Para ela, é preciso pensar em mudanças na estrutura acadêmica do Amazonas. A partir da mobilização do movimento indígena, a Constituição de 1988 assegurou aos povos indígenas o ensino por meio das línguas maternas e processos próprios de aprendizagem, direito que se consolidou em 1996 com a Lei de Diretrizes e Bases da Educação Nacional (LDB), que garante aos povos originários o direito a uma educação escolar específica diferenciada, intercultural, bilíngue/multilíngue e comunitária. 

Movimento de Estudantes Indígenas do Amazonas (Meiam) ( Foto: Jovens comunicadores Indígenas/ Makira’Eta).

O Meiam tem uma história importante na luta por políticas afirmativas. Em 2004 o movimento conquistou a reserva de vagas na Universidade Estadual do Amazonas (UEA) para estudantes indígenas, quando essa discussão ainda começava nos outros estados do Brasil. Atualmente, a organização trabalha com o Fórum de Educação Escolar e Saúde Indígena (FOREEIA) na construção de políticas voltadas às universidades e institutos federais do Amazonas.
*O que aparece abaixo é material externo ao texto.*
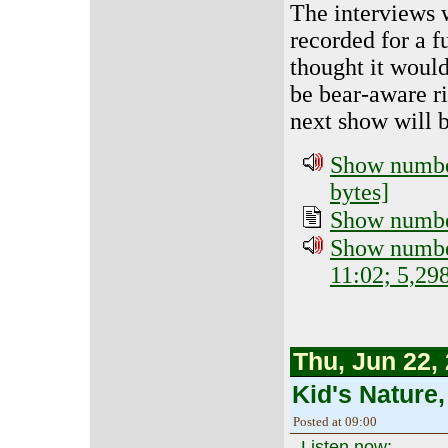
The interviews 
recorded for a f
thought it would
be bear-aware ri
next show will b
Show number
bytes]
Show number
Show number
11:02; 5,29
Thu, Jun 22,
Kid's Nature,
Posted at 09:00
Listen now:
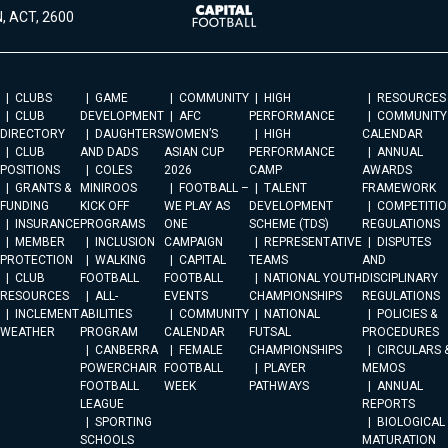
, ACT, 2600
CLUBS
GAME
COMMUNITY
HIGH
RESOURCES
CLUB
DEVELOPMENT
AFC
PERFORMANCE
COMMUNITY
DIRECTORY
DAUGHTERS
WOMEN’S
HIGH
CALENDAR
CLUB
AND DADS
ASIAN CUP
PERFORMANCE
ANNUAL
POSITIONS
COLES
2026
CAMP
AWARDS
GRANTS &
MINIROOS
FOOTBALL –
TALENT
FRAMEWORK
FUNDING
KICK OFF
WE PLAY AS
DEVELOPMENT
COMPETITIO
INSURANCE
PROGRAMS
ONE
SCHEME (TDS)
REGULATIONS
MEMBER
INCLUSION
CAMPAIGN
REPRESENTATIVE
DISPUTES
PROTECTION
WALKING
CAPITAL
TEAMS
AND
CLUB
FOOTBALL
FOOTBALL
NATIONAL YOUTH
DISCIPLINARY
RESOURCES
ALL-
EVENTS
CHAMPIONSHIPS
REGULATIONS
INCLEMENT
ABILITIES
COMMUNITY
NATIONAL
POLICIES &
WEATHER
PROGRAM
CALENDAR
FUTSAL
PROCEDURES
CANBERRA
FEMALE
CHAMPIONSHIPS
CIRCULARS 
POWERCHAIR
FOOTBALL
PLAYER
MEMOS
FOOTBALL
WEEK
PATHWAYS
ANNUAL
LEAGUE
REPORTS
SPORTING
BIOLOGICAL
SCHOOLS
MATURATION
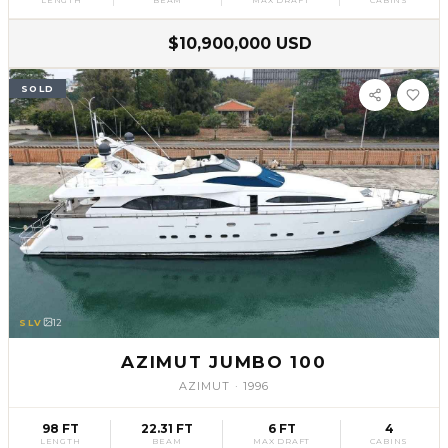
$10,900,000 USD
SOLD
SLV
12
AZIMUT JUMBO 100
AZIMUT
·
1996
98 FT
22.31 FT
6 FT
4
LENGTH
BEAM
MAX DRAFT
CABINS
Izabel defende que as políticas afirmativas não sejam de cima para baixo e passem a ouvir as reais demandas e o que os povos indígenas querem: quais cursos, as demandas para bolsas de acordo com o número de indígenas, projetos de pesquisa e extensão. “Queremos fazer parte dessa construção, pensando para além do acesso, mas considerando também a permanência, o direito à diferença cultural, à diferença linguística, alimentar, e tantas outras especificações que de fato contribuam para a permanência do estudante indígena no espaço acadêmico”, enfatiza.
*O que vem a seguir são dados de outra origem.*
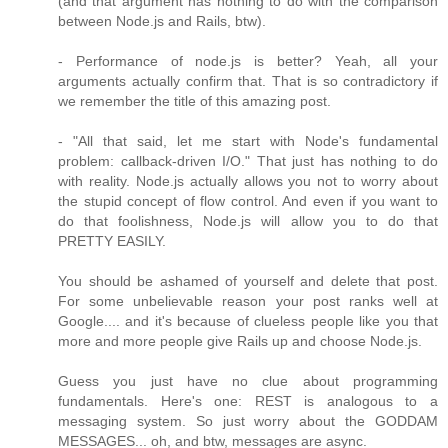
(and that argument has nothing to do with the comparison
between Node.js and Rails, btw).
- Performance of node.js is better? Yeah, all your
arguments actually confirm that. That is so contradictory if
we remember the title of this amazing post.
- "All that said, let me start with Node's fundamental
problem: callback-driven I/O." That just has nothing to do
with reality. Node.js actually allows you not to worry about
the stupid concept of flow control. And even if you want to
do that foolishness, Node.js will allow you to do that
PRETTY EASILY.
You should be ashamed of yourself and delete that post.
For some unbelievable reason your post ranks well at
Google.... and it's because of clueless people like you that
more and more people give Rails up and choose Node.js.
Guess you just have no clue about programming
fundamentals. Here's one: REST is analogous to a
messaging system. So just worry about the GODDAM
MESSAGES... oh, and btw, messages are async.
Movimento estudantil se mobiliza

Fachada do campus UFAM (Foto: Ascom Ufam).

Nesta sexta-feira (1º), a partir das 16h, no Bosque da Resistência, entrada da Ufam, diversas organizações representantes do movimento estudantil irão se unir em protesto contra a suspensão da bonificação. “O movimento estudantil do estado está ativo e engajado na luta pelos direitos das cotas regionais, econômicas e raciais, adotando uma variedade de estratégias para promover mudanças positivas e garantir uma educação mais justa e inclusiva para todos”, diz a vice-presidenta da UEE, Vitória Amazonas.
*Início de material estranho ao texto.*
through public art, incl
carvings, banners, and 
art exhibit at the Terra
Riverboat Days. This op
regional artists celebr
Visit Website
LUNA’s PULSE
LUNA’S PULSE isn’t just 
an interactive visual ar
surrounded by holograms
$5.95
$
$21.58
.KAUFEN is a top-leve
Uma petição pública em defesa da bonificação nas notas do Enem para estudantes do Amazonas também foi lançada. De acordo com a plataforma, o documento já possui mais de 22 mil assinaturas. A meta é alcançar 25 mil. As duas mobilizações são organizadas pela União Estadual dos Estudantes do Amazonas (UEE-AM), União Nacional dos Estudantes no Amazonas (UNE-AM) e Diretório Central dos Estudantes (DCE) da Ufam. 

As campanhas de petição online e nas redes sociais têm sido lançadas para reunir apoio popular e pressionar as instituições e autoridades responsáveis ​​a reverem suas decisões em relação às cotas regionais, econômicas e raciais”, afirma a UEE.